**Given data**:
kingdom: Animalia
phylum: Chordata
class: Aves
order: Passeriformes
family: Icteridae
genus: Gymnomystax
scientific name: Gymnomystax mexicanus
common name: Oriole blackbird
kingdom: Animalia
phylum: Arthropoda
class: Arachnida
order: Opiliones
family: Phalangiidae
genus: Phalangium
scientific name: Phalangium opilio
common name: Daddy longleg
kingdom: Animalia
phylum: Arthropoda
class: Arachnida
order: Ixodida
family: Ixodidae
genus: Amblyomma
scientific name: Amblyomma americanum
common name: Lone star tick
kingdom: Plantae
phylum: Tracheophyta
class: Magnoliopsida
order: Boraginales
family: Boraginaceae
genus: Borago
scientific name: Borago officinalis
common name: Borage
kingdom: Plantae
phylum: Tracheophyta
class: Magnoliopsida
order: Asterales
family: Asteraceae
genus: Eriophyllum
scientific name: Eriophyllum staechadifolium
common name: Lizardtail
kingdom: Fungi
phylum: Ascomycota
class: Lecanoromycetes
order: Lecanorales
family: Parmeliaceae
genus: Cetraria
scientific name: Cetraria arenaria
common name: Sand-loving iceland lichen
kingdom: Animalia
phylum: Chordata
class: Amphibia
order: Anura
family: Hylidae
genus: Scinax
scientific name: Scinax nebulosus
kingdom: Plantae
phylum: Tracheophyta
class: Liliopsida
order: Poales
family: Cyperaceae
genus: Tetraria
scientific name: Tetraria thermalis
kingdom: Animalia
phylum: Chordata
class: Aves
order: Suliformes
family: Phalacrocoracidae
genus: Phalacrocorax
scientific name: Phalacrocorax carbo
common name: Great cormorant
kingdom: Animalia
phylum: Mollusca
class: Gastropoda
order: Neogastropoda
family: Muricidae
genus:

**Objective**: Reproduce the lines above word for word, starting with the line that contains "family: Parmeliaceae" and ending with the last line.

**Exercise output**:
family: Parmeliaceae
genus: Cetraria
scientific name: Cetraria arenaria
common name: Sand-loving iceland lichen
kingdom: Animalia
phylum: Chordata
class: Amphibia
order: Anura
family: Hylidae
genus: Scinax
scientific name: Scinax nebulosus
kingdom: Plantae
phylum: Tracheophyta
class: Liliopsida
order: Poales
family: Cyperaceae
genus: Tetraria
scientific name: Tetraria thermalis
kingdom: Animalia
phylum: Chordata
class: Aves
order: Suliformes
family: Phalacrocoracidae
genus: Phalacrocorax
scientific name: Phalacrocorax carbo
common name: Great cormorant
kingdom: Animalia
phylum: Mollusca
class: Gastropoda
order: Neogastropoda
family: Muricidae
genus:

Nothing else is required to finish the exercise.